PART 2 "(parameters)" is the call operator : () : whenever something
[1] that refers to a function is followed by a call operator, the
function that that something points to gets called.

[1] An expression's result or an identifier:

varPointingToaFunction(); : an identifier followed by a call operator.
(varPointingToaFunction)(); : expression whose result is a function
followed by a call operator.
(function(){})(); : expression (containing a function expression)
whose result is a function followed by a call operator.
varPointingToaFunction()(); : expression whose result is a function
followed by a call operator.
(varPointingToaFunction())(); : idem.
etc.

There is an exceptional special case (the new operator):
Object

Same applies to your own constructors:
Object a=1

John (the OP), I hope this does not confuse you.

My advice is not to drop the parentheses, even though you are allowed to.

 

[RobG]

Hi,

I've read/used JavaScript for more that 2 years, but still don't
understand the following:

 (function($) {
     //when the DOM is ready...
     window.addEvent('..,function() {

        /* ALL JAVASCRIPT WILL BE IN HERE */

     });
 })(document.id);

[...]

Functions can be used to store code for reuse.  That's not what what's
happening in your example.  Instead, the function is being used to
create a closure.

The code pattern queried doesn't necessarily create any closures.

[...]

Let's now unpack (and change slightly) your example.

     var tmp = function(){
         var tgt = document.getElementById('ssss');

         // Lot's of code involving tgt.
     };

     tmp();
     tmp = undefined;

We've now got a variable 'tgt' that saves us some typing when writing
our code.  We can do other things with 'tgt', and this is the powerful
side of closures.

Items from a dataset:

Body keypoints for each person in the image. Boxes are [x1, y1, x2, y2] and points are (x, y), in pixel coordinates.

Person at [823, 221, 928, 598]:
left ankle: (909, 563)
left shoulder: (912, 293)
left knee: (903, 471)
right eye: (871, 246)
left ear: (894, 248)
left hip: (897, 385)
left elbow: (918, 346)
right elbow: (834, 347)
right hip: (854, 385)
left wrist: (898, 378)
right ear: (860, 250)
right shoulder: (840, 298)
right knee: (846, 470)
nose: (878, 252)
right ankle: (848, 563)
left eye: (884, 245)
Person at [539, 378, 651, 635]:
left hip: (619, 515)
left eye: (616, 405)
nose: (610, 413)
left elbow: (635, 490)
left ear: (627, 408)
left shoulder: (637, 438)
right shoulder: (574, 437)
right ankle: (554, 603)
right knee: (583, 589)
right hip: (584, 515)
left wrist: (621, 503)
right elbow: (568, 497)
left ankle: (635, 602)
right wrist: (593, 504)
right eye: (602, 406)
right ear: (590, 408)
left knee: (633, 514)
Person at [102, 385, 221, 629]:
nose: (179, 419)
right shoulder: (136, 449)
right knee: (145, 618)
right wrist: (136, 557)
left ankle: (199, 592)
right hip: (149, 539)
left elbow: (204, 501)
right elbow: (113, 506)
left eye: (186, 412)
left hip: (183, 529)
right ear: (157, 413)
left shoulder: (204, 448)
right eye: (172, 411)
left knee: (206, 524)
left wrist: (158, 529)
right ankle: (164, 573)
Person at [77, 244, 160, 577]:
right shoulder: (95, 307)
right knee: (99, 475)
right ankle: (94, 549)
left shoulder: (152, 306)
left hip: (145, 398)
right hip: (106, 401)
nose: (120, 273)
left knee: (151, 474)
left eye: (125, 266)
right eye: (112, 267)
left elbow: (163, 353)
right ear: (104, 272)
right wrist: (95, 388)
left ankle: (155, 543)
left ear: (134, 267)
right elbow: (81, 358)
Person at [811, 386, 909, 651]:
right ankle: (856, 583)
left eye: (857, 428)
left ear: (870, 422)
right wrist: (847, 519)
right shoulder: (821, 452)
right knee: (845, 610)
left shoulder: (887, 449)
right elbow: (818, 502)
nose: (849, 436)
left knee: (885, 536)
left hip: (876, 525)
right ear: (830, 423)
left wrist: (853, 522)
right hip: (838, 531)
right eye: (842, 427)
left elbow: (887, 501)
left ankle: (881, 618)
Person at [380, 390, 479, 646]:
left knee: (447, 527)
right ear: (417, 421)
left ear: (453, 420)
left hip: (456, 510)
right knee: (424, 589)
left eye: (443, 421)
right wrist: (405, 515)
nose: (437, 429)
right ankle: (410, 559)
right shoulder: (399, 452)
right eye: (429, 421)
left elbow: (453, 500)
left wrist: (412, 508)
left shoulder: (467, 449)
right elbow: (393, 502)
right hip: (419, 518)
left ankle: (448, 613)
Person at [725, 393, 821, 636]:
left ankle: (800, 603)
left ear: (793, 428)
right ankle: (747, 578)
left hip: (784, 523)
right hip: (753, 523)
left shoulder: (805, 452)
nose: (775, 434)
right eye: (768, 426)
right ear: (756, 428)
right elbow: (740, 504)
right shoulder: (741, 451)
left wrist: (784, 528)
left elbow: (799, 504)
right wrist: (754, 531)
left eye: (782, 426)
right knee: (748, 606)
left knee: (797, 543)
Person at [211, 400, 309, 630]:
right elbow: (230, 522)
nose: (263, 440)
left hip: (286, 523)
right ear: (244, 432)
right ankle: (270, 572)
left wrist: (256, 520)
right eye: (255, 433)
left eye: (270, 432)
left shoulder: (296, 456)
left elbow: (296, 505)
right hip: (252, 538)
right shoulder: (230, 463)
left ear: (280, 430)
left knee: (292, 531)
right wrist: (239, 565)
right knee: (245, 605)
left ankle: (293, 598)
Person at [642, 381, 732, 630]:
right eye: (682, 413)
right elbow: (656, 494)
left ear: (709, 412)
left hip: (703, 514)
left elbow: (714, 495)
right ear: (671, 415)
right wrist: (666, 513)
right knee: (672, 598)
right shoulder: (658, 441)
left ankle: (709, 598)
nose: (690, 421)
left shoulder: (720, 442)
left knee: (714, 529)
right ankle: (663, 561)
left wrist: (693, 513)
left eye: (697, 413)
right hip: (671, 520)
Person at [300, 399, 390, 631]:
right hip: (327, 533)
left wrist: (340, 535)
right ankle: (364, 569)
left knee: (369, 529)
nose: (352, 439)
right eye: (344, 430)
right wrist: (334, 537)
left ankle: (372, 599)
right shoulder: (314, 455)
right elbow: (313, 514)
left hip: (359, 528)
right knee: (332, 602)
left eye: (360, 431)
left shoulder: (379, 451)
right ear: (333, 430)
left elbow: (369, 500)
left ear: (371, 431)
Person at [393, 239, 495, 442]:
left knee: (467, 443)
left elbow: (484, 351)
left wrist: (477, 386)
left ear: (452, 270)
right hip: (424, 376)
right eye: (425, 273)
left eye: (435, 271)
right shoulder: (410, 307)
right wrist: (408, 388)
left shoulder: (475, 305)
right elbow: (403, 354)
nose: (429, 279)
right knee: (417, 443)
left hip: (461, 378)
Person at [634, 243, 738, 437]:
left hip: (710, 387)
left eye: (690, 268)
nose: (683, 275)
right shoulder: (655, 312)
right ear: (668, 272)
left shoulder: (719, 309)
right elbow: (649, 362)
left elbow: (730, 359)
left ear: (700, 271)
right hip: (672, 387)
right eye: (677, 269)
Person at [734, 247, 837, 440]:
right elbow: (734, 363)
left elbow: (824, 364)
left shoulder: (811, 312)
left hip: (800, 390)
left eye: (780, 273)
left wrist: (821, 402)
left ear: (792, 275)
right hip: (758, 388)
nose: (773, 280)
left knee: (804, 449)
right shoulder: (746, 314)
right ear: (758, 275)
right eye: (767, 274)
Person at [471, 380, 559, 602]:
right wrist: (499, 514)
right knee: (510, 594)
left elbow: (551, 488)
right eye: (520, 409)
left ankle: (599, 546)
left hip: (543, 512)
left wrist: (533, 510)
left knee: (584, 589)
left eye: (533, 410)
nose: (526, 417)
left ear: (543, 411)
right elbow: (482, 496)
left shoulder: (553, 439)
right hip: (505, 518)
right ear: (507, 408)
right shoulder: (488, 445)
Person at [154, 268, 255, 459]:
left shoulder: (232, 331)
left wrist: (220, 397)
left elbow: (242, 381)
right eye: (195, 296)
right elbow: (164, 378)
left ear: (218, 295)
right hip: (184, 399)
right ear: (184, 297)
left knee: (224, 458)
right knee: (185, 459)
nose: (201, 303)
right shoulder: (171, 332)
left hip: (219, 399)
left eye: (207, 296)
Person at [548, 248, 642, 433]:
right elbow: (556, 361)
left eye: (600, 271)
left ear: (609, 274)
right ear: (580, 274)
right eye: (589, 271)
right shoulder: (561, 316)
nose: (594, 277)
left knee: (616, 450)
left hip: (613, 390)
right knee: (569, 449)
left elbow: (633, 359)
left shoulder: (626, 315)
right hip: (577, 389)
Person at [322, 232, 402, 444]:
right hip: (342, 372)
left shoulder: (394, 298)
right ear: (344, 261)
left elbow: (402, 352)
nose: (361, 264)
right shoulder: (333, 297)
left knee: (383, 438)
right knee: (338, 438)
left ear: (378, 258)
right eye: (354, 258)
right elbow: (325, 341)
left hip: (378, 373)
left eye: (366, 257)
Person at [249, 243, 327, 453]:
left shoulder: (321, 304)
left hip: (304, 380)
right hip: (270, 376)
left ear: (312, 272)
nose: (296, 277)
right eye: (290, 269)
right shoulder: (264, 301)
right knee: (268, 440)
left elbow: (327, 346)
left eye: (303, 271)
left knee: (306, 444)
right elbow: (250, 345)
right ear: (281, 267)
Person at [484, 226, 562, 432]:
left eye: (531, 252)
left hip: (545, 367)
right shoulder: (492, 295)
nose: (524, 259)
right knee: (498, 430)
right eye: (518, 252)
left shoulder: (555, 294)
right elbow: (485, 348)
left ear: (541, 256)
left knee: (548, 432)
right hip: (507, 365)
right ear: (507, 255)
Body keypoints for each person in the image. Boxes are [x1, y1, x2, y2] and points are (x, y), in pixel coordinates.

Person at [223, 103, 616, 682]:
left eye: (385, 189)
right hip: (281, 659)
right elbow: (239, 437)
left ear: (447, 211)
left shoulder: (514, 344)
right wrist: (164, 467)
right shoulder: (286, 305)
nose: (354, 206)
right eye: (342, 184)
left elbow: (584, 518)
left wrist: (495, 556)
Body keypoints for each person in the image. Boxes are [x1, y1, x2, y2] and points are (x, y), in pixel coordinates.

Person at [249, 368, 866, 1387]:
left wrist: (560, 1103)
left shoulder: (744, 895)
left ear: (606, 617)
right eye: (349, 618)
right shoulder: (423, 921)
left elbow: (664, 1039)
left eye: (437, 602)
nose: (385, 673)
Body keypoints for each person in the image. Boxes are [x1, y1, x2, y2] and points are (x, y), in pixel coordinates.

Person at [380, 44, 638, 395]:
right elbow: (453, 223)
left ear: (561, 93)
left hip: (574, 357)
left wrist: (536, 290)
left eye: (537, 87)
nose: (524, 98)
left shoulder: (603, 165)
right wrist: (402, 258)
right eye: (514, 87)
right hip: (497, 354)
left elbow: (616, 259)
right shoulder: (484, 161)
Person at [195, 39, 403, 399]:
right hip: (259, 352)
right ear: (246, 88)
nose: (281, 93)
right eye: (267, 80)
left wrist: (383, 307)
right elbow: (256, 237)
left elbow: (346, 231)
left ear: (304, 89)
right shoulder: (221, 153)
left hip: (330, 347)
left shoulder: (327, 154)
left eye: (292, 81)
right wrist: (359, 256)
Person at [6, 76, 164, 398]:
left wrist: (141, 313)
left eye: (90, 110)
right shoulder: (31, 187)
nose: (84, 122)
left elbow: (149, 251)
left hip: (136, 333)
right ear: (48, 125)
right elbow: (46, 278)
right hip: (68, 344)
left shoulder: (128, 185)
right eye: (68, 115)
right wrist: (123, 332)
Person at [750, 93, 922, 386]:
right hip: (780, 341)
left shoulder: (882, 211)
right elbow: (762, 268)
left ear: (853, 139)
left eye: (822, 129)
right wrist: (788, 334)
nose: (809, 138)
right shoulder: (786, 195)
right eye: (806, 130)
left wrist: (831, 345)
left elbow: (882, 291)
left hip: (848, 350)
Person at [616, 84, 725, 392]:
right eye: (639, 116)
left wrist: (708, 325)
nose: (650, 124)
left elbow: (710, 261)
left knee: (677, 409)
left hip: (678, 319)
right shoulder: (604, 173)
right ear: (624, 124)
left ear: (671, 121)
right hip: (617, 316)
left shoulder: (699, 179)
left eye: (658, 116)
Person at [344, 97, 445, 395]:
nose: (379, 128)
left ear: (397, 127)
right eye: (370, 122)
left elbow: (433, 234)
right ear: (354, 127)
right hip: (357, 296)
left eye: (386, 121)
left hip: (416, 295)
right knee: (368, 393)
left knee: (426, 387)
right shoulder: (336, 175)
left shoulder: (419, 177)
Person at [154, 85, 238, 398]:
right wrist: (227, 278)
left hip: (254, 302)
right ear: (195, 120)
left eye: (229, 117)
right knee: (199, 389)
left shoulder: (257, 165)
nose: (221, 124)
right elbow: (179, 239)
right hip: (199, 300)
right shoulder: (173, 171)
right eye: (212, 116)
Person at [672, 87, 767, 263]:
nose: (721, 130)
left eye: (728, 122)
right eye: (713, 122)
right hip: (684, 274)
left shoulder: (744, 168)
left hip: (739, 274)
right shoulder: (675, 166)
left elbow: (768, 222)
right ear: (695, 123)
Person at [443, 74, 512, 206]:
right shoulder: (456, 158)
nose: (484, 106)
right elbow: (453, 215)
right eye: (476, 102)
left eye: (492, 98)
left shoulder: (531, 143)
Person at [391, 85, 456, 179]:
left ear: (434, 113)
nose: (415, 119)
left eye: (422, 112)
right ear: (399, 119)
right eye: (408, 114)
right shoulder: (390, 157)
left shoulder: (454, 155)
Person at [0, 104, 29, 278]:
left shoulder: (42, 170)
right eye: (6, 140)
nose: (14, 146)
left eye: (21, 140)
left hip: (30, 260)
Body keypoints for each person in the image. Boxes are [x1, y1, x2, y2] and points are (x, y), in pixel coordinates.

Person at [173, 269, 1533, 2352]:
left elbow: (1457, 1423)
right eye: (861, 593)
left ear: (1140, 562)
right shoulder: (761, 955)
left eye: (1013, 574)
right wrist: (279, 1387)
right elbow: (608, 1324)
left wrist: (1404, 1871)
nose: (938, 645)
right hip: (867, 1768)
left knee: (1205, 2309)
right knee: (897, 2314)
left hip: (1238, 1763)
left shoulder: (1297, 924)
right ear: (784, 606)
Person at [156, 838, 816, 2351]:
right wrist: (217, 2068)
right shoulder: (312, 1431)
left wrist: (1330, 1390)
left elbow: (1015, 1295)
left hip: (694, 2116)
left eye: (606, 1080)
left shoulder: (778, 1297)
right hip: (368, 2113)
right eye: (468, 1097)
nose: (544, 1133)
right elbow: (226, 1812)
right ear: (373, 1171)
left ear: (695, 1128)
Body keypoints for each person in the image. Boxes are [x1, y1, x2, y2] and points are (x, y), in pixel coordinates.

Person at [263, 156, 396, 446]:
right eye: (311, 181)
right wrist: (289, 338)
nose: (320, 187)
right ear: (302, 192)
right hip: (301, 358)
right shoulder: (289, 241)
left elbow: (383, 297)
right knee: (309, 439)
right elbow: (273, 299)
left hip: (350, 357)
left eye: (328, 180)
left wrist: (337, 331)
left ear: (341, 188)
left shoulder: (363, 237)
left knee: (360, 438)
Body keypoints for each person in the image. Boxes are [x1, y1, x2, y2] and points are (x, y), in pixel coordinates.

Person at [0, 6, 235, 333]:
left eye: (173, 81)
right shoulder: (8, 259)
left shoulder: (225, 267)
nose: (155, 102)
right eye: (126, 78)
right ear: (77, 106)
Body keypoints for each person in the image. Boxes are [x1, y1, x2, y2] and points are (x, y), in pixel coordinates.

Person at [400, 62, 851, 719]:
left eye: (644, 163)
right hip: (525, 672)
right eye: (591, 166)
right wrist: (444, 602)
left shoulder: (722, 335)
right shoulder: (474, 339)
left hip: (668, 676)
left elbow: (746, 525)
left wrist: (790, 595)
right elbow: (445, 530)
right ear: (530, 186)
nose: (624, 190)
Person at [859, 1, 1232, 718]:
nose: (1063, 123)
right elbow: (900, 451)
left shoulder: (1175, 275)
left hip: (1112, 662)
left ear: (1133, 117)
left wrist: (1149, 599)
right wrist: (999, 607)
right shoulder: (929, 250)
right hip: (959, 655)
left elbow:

== Questions ==
(A) Answer these questions from the forum excerpt, one per line:
(i) What does it call "()"?
(ii) For how long has the person asking the question read or used JavaScript?
(iii) In the unpacked example, which variable saves some typing?
(B) In the forum excerpt, condense the paragraph beginning "Functions can be used to store code for reuse" into a short bulleted list that keeps its main facts.
(C) Repeat the forum excerpt between "varPointingToaFunction()(); : expression" and "are allowed to.", inclusive.
These rows come from a separate source.

== Answers below ==
(A)
(i) The call operator.
(ii) More than 2 years.
(iii) 'tgt'.

(B)
- Functions can store code for reuse.
- That is not what happens in the example.
- There, the function creates a closure.

(C)
varPointingToaFunction()(); : expression whose result is a function
followed by a call operator.
(varPointingToaFunction())(); : idem.
etc.

There is an exceptional special case (the new operator):
Object

Same applies to your own constructors:
Object a=1

John (the OP), I hope this does not confuse you.

My advice is not to drop the parentheses, even though you are allowed to.